Couverture vaccinale antigrippale saisonnière et pandémique (H1N1) 2009 :
étude auprès du personnel du CHU d’Angers

C. Boyeau, M. Tanguy, S. Péan, A. Delhumeau, S. Fanello Santé publique, 2011, n°1, pp.19-29. Bibliographie
Une étude observationnelle descriptive a été menée au Centre Hospitalier d’Angers entre novembre 2009 et février 2010 sur 532 salariés qui constituaient un échantillon représentatif de l’ensemble du personnel du CHU en ce qui concerne la catégorie socioprofessionnelle, l’âge et le sexe.
Le CHU comptait 968 personnels médicaux et pharmaceutiques, 4 604 personnels non médicaux dont 77,34 % affectés aux soins.
L’enquête s’est déroulée par questionnaire et avait pour objectif d’évaluer la perception du risque, les changements de comportement et l’acceptation de la campagne vaccinale 2009 contre la grippe saisonnière et A (H1N1) par le personnel d’un Centre Hospitalier Universitaire.
Une personne sur cinq était vaccinée contre la grippe saisonnière (22,3% dont 14 % pour le personnel paramédical et 45% pour le personnel médical)
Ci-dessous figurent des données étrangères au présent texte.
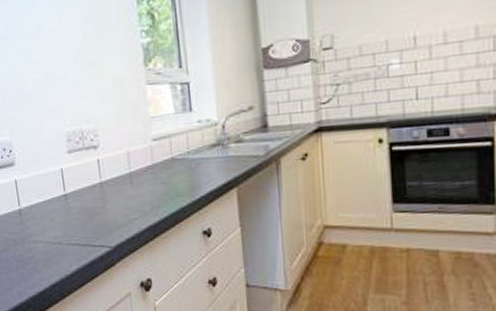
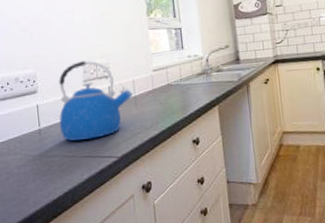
kettle: none [39,125,127,225] -> present [59,60,133,141]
Une personne sur trois était vaccinée contre la grippe A (H1N1) 2009 (36,5%), mais à l’issue de la campagne de vaccination dans ce CHU, ce sont 54,88% du personnel médical et 20,2% du personnel paramédical qui étaient vaccinés.
Il est noté une association très nette entre profession et vaccination antigrippale : ainsi dans le service d’urgence où la couverture globale restait basse (29%), les médecins étaient les plus vaccinés (47%) contre 19% des infirmiers et 23% des aides-soignants.
L’âge est également un facteur déterminant : les personnes de plus de 50 ans ont un taux de couverture vaccinale supérieure en ce qui concerne la grippe saisonnière. Par contre, il n’y a pas de différence significative pour la grippe A.
A particulièrement influencé les personnes en faveur de la vaccination contre le virus A(H1N1) 2009 : le souci de protection de l’entourage en particulier des enfants.
A contrario, les motifs de non vaccination contre la grippe A (H1N1) sont : une inquiétude face aux effets secondaires du vaccin en raison de sa composition et du manque de recul pour proposer une campagne de vaccination à grande échelle. La médiatisation péjorative et les polémiques qui en ont résulté en sont les principales causes.
Parmi les motifs de non-vaccination contre la grippe saisonnière : la peur des effets secondaires à court terme, une mauvaise connaissance de l’efficacité du vaccin, le fait de ne pas se considérer à risque, une perception insuffisante de la gravité de la maladie et une grande confiance dans les médecines alternatives, notamment l’homéopathie pour prévenir la grippe.
De cette étude, il faut conclure que la campagne de vaccination contre la grippe saisonnière doit être accompagnée, chaque année d’une information tout particulièrement ciblée sur le personnel paramédical de moins de 50 ans n’ayant jamais été vacciné ou étant porteur de maladie chronique, qu’il faut responsabiliser. Enfin, il faut évaluer la couverture vaccinale qui est un indicateur de la qualité des soins.